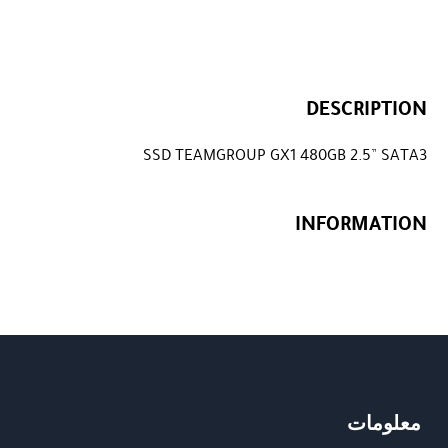
DESCRIPTION
SSD TEAMGROUP GX1 480GB 2.5” SATA3
INFORMATION
معلومات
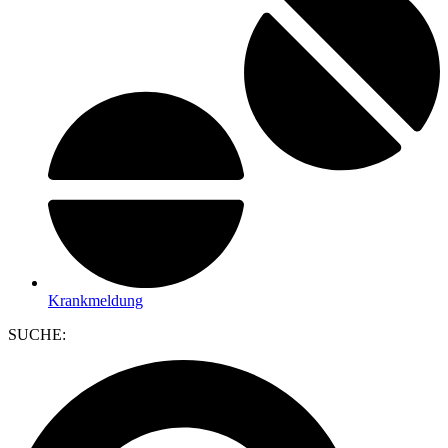
Krankmeldung
SUCHE:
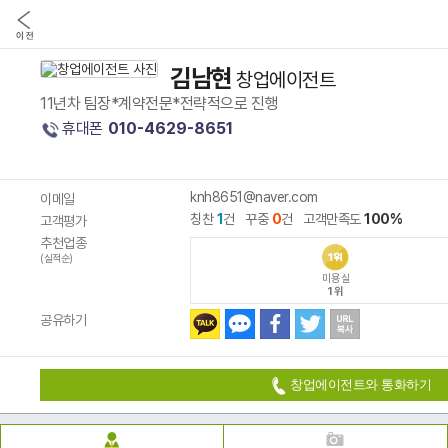
김남현
창업에이전트
11년차 팀장*계약전문*전략적으로 진행
휴대폰
010-4629-8651
knh8651@naver.com
이메일
칭찬
1
건 꾸중
0
건 고객만족도
100%
고객평가
추천업종
(실적순)
미용실
1위
공유하기
창업에이전트와 통화하기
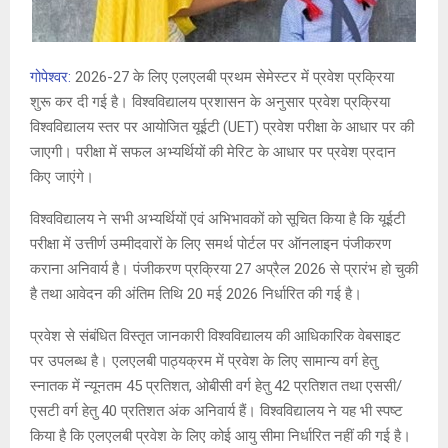
गोपेश्वर:
2026-27 के लिए एलएलबी प्रथम सेमेस्टर में प्रवेश प्रक्रिया
शुरू कर दी गई है। विश्वविद्यालय प्रशासन के अनुसार प्रवेश प्रक्रिया
विश्वविद्यालय स्तर पर आयोजित यूईटी (UET) प्रवेश परीक्षा के आधार पर की
जाएगी। परीक्षा में सफल अभ्यर्थियों की मेरिट के आधार पर प्रवेश प्रदान
किए जाएंगे।
विश्वविद्यालय ने सभी अभ्यर्थियों एवं अभिभावकों को सूचित किया है कि यूईटी
परीक्षा में उत्तीर्ण उम्मीदवारों के लिए समर्थ पोर्टल पर ऑनलाइन पंजीकरण
कराना अनिवार्य है। पंजीकरण प्रक्रिया 27 अप्रैल 2026 से प्रारंभ हो चुकी
है तथा आवेदन की अंतिम तिथि 20 मई 2026 निर्धारित की गई है।
प्रवेश से संबंधित विस्तृत जानकारी विश्वविद्यालय की आधिकारिक वेबसाइट
पर उपलब्ध है। एलएलबी पाठ्यक्रम में प्रवेश के लिए सामान्य वर्ग हेतु
स्नातक में न्यूनतम 45 प्रतिशत, ओबीसी वर्ग हेतु 42 प्रतिशत तथा एससी/
एसटी वर्ग हेतु 40 प्रतिशत अंक अनिवार्य हैं। विश्वविद्यालय ने यह भी स्पष्ट
किया है कि एलएलबी प्रवेश के लिए कोई आयु सीमा निर्धारित नहीं की गई है।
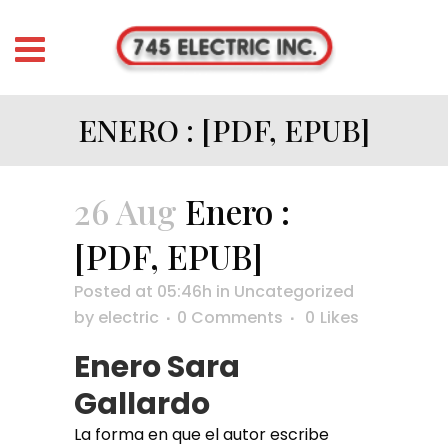
ENERO : [PDF, EPUB]
26 Aug
Enero :
[PDF, EPUB]
Posted at 05:46h
in
Uncategorized
by
electric
0 Comments
0
Likes
Enero Sara
Gallardo
La forma en que el autor escribe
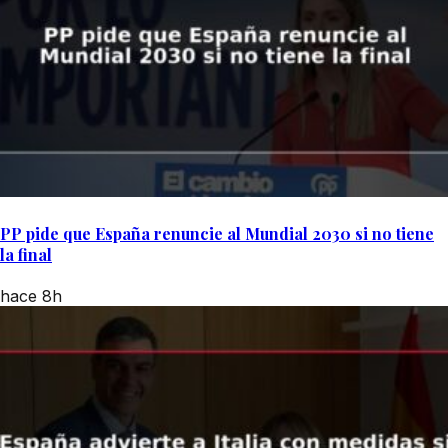
PP pide que España renuncie al Mundial 2030 si no tiene
la final
hace 8h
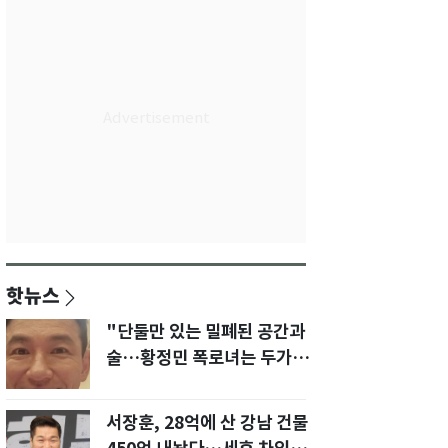
핫뉴스
"단둘만 있는 밀폐된 공간과
술…황정민 폭로녀는 두가지
에 집착했다"
서장훈, 28억에 산 강남 건물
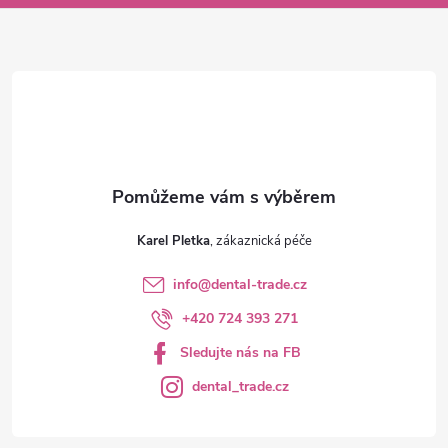
a
t
í
Karel Pletka
info
@
dental-trade.cz
+420 724 393 271
Sledujte nás na FB
dental_trade.cz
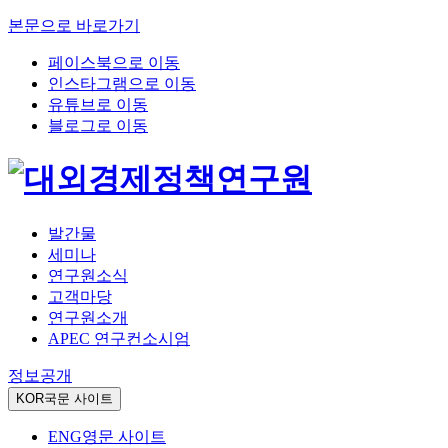
본문으로 바로가기
페이스북으로 이동
인스타그램으로 이동
유튜브로 이동
블로그로 이동
발간물
세미나
연구원소식
고객마당
연구원소개
APEC 연구컨소시엄
정보공개
KOR
국문 사이트
ENG
영문 사이트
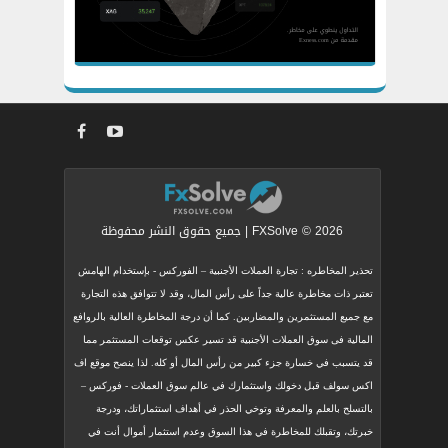
FXSolve © 2026 | جميع حقوق النشر محفوظة
تحذير المخاطره : تجارة العملات الأجنبية – الفوركس - بإستخدام الهامش
تعتبر ذات مخاطرة عالية جداً على رأس المال، وقد لا تتوافق هذه التجارة
مع جميع المستثمرين والمضاربين. كما أن درجة المخاطرة العالية بالروافع
المالية فى سوق العملات الأجنبية قد تسير عكس توقعات المستثمر مما
قد يتسبب في خسارة جزء كبير من رأس المال أو كله. لذا ينصح موقع اف
اكس سولف قبل دخولك واستثمارك في عالم سوق العملات - فوركس –
بالتسلح بالعلم والمعرفة وتوخي الحذر في أهداف استثماراتك، ودرجة
خبرتك، وتقبلك للمخاطرة في هذا السوق وعدم استثمار أموال أنت في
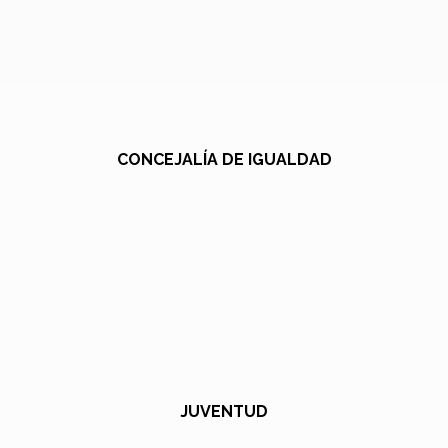
CONCEJALÍA DE IGUALDAD
JUVENTUD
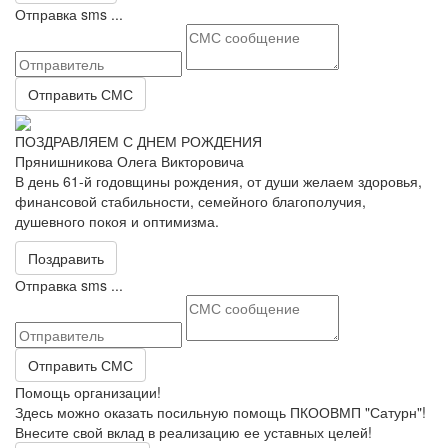
Отправка sms ...
Отправить СМС
ПОЗДРАВЛЯЕМ С ДНЕМ РОЖДЕНИЯ
Прянишникова Олега Викторовича
В день 61-й годовщины рождения, от души желаем здоровья,
финансовой стабильности, семейного благополучия,
душевного покоя и оптимизма.
Поздравить
Отправка sms ...
Отправить СМС
Помощь организации!
Здесь можно оказать посильную помощь ПКООВМП "Сатурн"!
Внесите свой вклад в реализацию ее уставных целей!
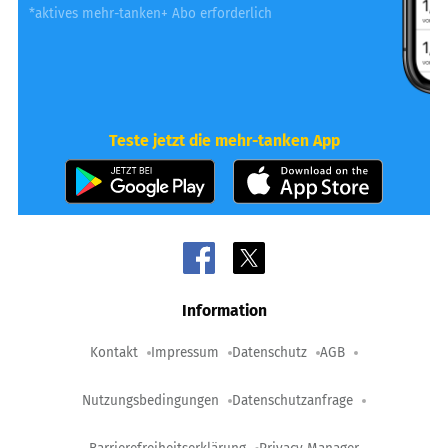
*aktives mehr-tanken+ Abo erforderlich
Teste jetzt die mehr-tanken App
Information
Kontakt
Impressum
Datenschutz
AGB
Nutzungsbedingungen
Datenschutzanfrage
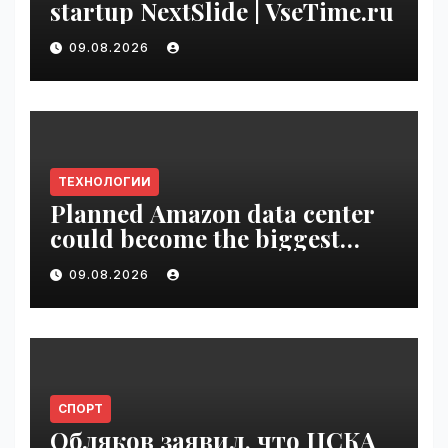
startup NextSlide | VseTime.ru
09.08.2026
ТЕХНОЛОГИИ
Planned Amazon data center
could become the biggest
climate polluter in the U.S. |
09.08.2026
VseTime.ru
СПОРТ
Обляков заявил, что ЦСКА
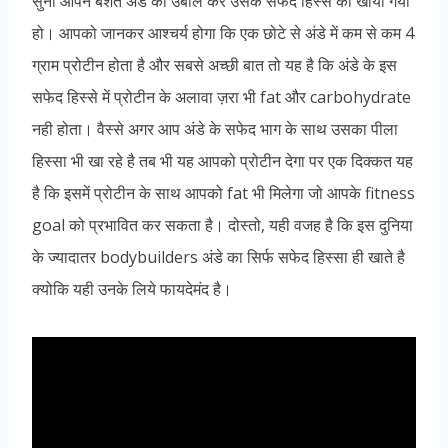
सुना आपने बशर्ते अंडे को उबाल कर उसके सफेद हिस्से को खाया गया
हो। आपको जानकर आश्चर्य होगा कि एक छोटे से अंडे में कम से कम 4
ग्राम प्रोटीन होता है और सबसे अच्छी बात तो यह है कि अंडे के इस
सफेद हिस्से में प्रोटीन के अलावा ज़रा भी fat और carbohydrate
नही होता। वैस्से अगर आप अंडे के सफेद भाग के साथ उसका पीला
हिस्सा भी खा रहे है तब भी यह आपको प्रोटीन देगा पर एक दिक्कत यह
है कि इसमें प्रोटीन के साथ आपको fat भी मिलेगा जो आपके fitness
goal को प्रभावित कर सकता है। दोस्तो, यही वजह है कि इस दुनिया
के ज्यादातर bodybuilders अंडे का सिर्फ सफेद हिस्सा ही खाते है
क्योकि यही उनके लिये फायदेमंद है।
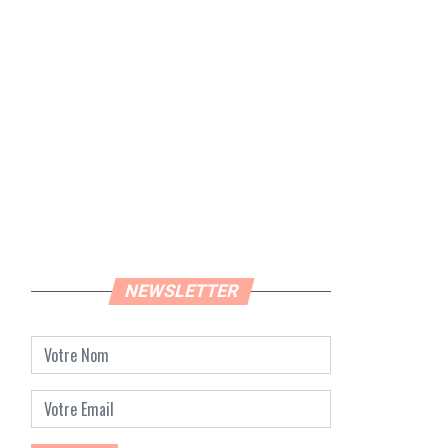
NEWSLETTER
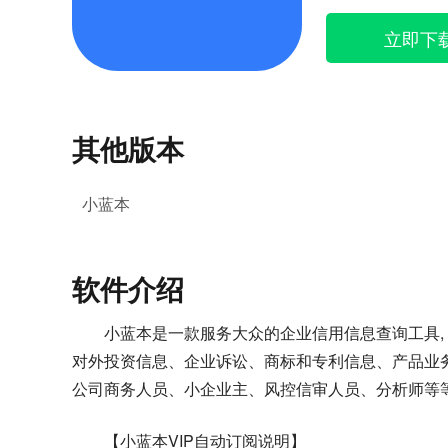
立即下
其他版本
小蓝本
软件介绍
小蓝本是一款服务大众的企业信用信息查询工具,
对外投资信息、企业诉讼、商标和专利信息、产品业
公司商务人员、小企业主、风控信审人员、分析师等
【小蓝本VIP自动订阅说明】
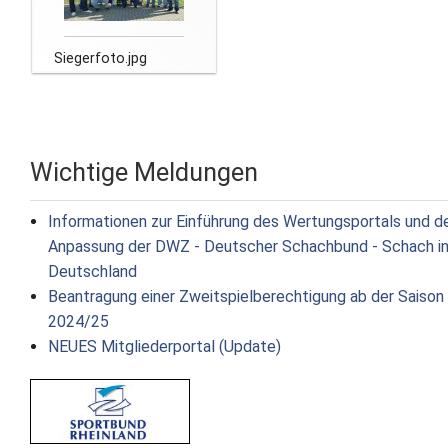
Siegerfoto.jpg
Wichtige Meldungen
Informationen zur Einführung des Wertungsportals und d
Anpassung der DWZ - Deutscher Schachbund - Schach i
Deutschland
Beantragung einer Zweitspielberechtigung ab der Saison
2024/25
NEUES Mitgliederportal (Update)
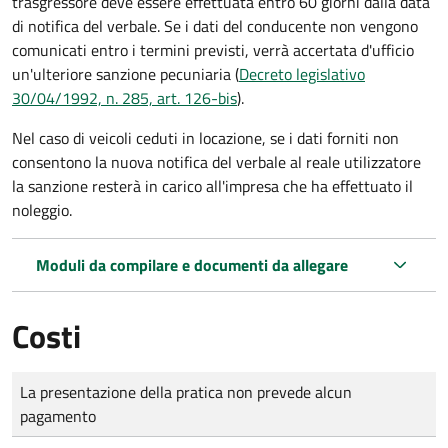
trasgressore deve essere effettuata entro 60 giorni dalla data
di notifica del verbale.
Se i dati del conducente non vengono
comunicati entro i termini previsti, verrà accertata d'ufficio
un'ulteriore sanzione pecuniaria (
Decreto legislativo
30/04/1992, n. 285, art. 126-bis
).
Nel caso di veicoli ceduti in locazione, se i dati forniti non
consentono la nuova notifica del verbale al reale utilizzatore
la sanzione resterà in carico all'impresa che ha effettuato il
noleggio.
Moduli da compilare e documenti da allegare
Costi
Tipo di pagamento
Importo
La presentazione della pratica non prevede alcun
pagamento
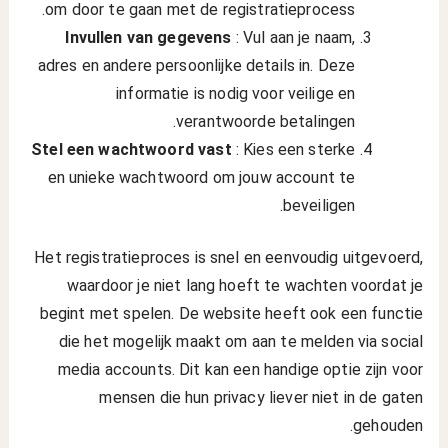
om door te gaan met de registratieprocess.
Invullen van gegevens
: Vul aan je naam,
adres en andere persoonlijke details in. Deze
informatie is nodig voor veilige en
verantwoorde betalingen.
Stel een wachtwoord vast
: Kies een sterke
en unieke wachtwoord om jouw account te
beveiligen.
Het registratieproces is snel en eenvoudig uitgevoerd,
waardoor je niet lang hoeft te wachten voordat je
begint met spelen. De website heeft ook een functie
die het mogelijk maakt om aan te melden via social
media accounts. Dit kan een handige optie zijn voor
mensen die hun privacy liever niet in de gaten
gehouden.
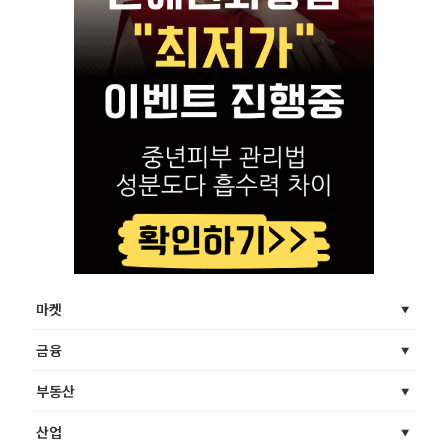
마켓
금융
부동산
산업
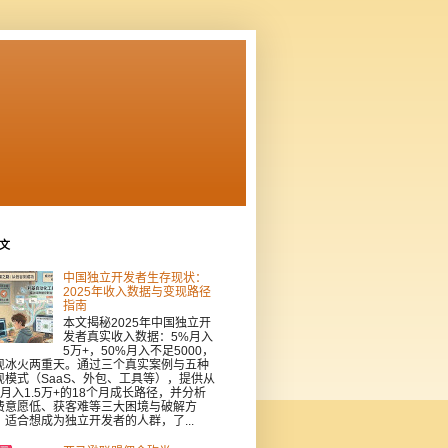
文
中国独立开发者生存现状：
2025年收入数据与变现路径
指南
本文揭秘2025年中国独立开
发者真实收入数据：5%月入
5万+，50%月入不足5000，
现冰火两重天。通过三个真实案例与五种
现模式（SaaS、外包、工具等），提供从
到月入1.5万+的18个月成长路径，并分析
费意愿低、获客难等三大困境与破解方
。适合想成为独立开发者的人群，了...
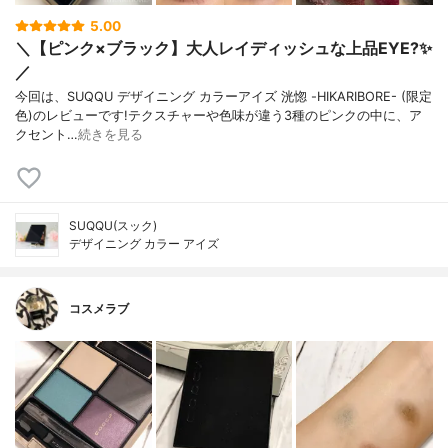
5.00
＼【ピンク×ブラック】大人レイディッシュな上品EYE?✨
／
今回は、SUQQU デザイニング カラーアイズ 洸惚 -HIKARIBORE- (限定
色)のレビューです!テクスチャーや色味が違う3種のピンクの中に、ア
クセント…
続きを見る
SUQQU(スック)
デザイニング カラー アイズ
コスメラブ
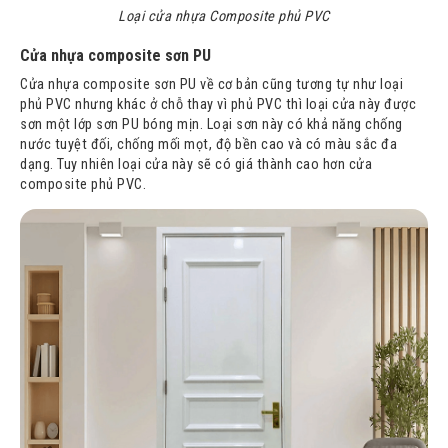
Loại cửa nhựa Composite phủ PVC
Cửa nhựa composite sơn PU
Cửa nhựa composite sơn PU về cơ bản cũng tương tự như loại
phủ PVC nhưng khác ở chỗ thay vì phủ PVC thì loại cửa này được
sơn một lớp sơn PU bóng mịn. Loại sơn này có khả năng chống
nước tuyệt đối, chống mối mọt, độ bền cao và có màu sắc đa
dạng. Tuy nhiên loại cửa này sẽ có giá thành cao hơn cửa
composite phủ PVC.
=======
● **What the task requires**:
Return, character for character, the stretch of the records from the line containing "Loại cửa nhựa Composite phủ PVC" through the end of the records.

● **Task solution**:
Loại cửa nhựa Composite phủ PVC
Cửa nhựa composite sơn PU
Cửa nhựa composite sơn PU về cơ bản cũng tương tự như loại
phủ PVC nhưng khác ở chỗ thay vì phủ PVC thì loại cửa này được
sơn một lớp sơn PU bóng mịn. Loại sơn này có khả năng chống
nước tuyệt đối, chống mối mọt, độ bền cao và có màu sắc đa
dạng. Tuy nhiên loại cửa này sẽ có giá thành cao hơn cửa
composite phủ PVC.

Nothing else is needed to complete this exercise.